His aim was the large one of presenting ‘a rather full picture of the life, thought, and works of Thomas’, but his special achievement is to give the most complete and reliable account so far available of Thomas’s external existence, including in this of course the chronology and circumstances of his writings. And this is a great achievement. The subject bristles with problems and difficulties. To be sure, the background and setting of Thomas’s life are fairly well documented, intertwining as this does with the history of three great institutions whose official records are preserved: the Dominican Order, the University of Paris, and the Papacy. But such records do not, of course, interpret themselves except to the scholar’s eye, and it is often a very delicate matter to assess the exact meaning of this or that technical term (studium, for example, in its various official or semi-official connotations) or the relative importance—relative to St Thomas—of this or that contemporary movement or event or series of events.

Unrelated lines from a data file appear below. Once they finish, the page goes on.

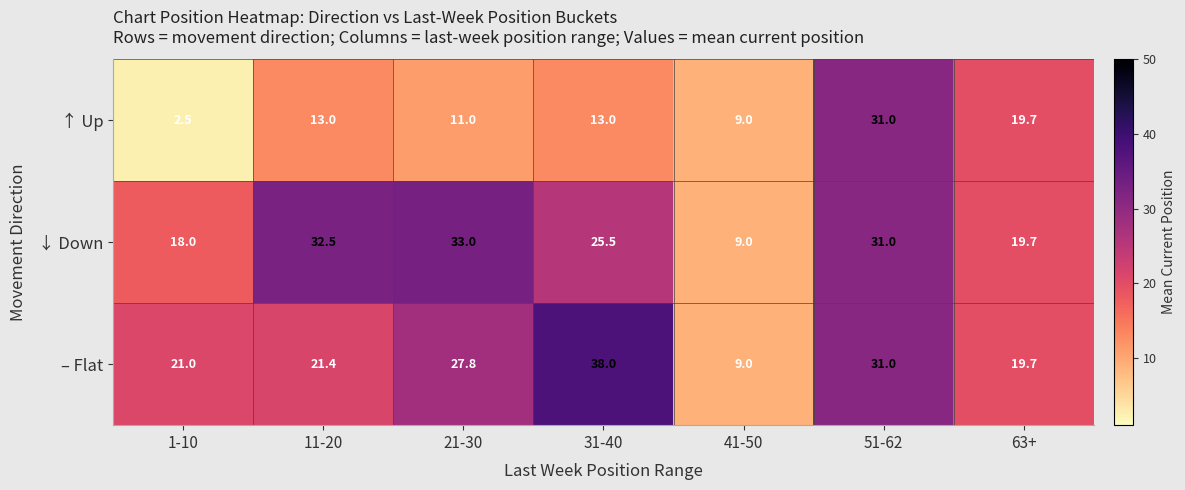

What is the difference between the second highest and minimum values in the ↑ Up series?

17.2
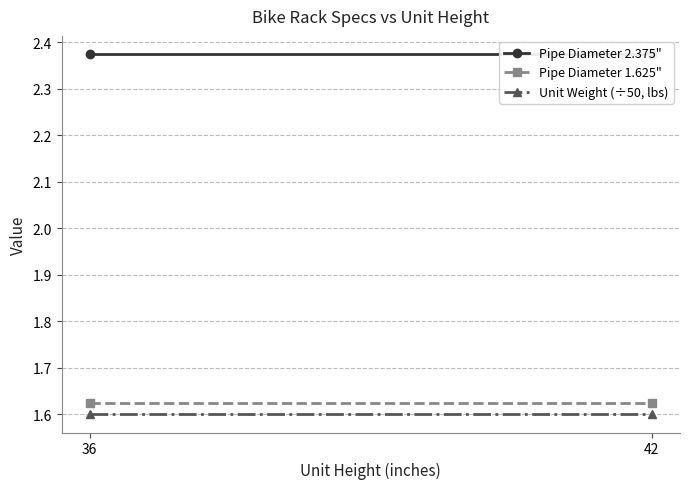

Between 42 and 36, which is larger?

42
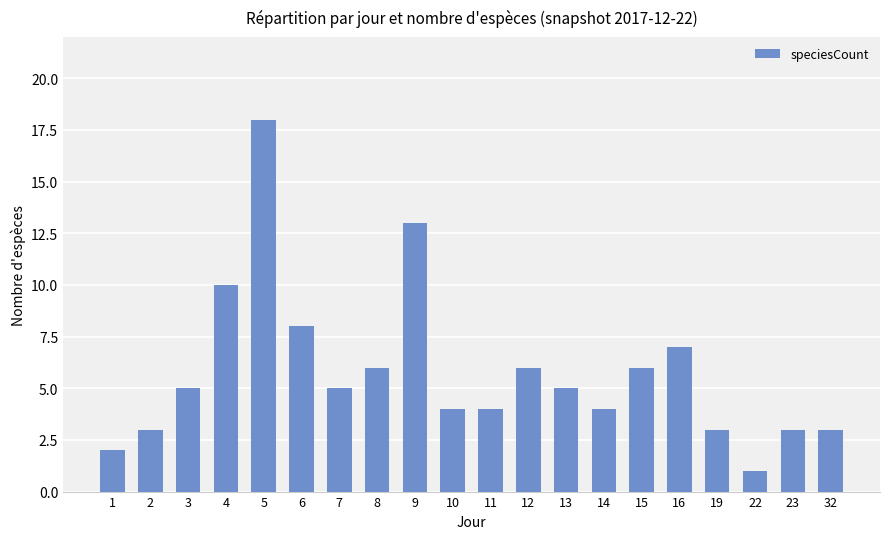

What value does the data have at 13?

5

1 Friar Thomas D'Aquino: His Life, Thought and Work, by Weisheipl, James A. OP. Basil Blackwell, Oxford, 1975. 464 pp. £9.Google Scholar
2 See the excellent compte rendu by V. Leroy in Revue Thomiste, July‐September, 1973, p. 500–6.
3 Under this heading there is a reference to the new 60 volume translation of the Summa, but without naming the man to whom it owes its entire existence, and who in general has done more for Thomist studies in the English‐speaking world than anyone else since the war. And, by the way, that translation is published in London as well as in New York.
4 This may heem harsh, but I would ask the reader to ponder carefully two sample passages: one on p. 132, concerning Contra Gentiles I, 22, the other on p. 260 where law and grace are called 'two external guidelines' to happiness.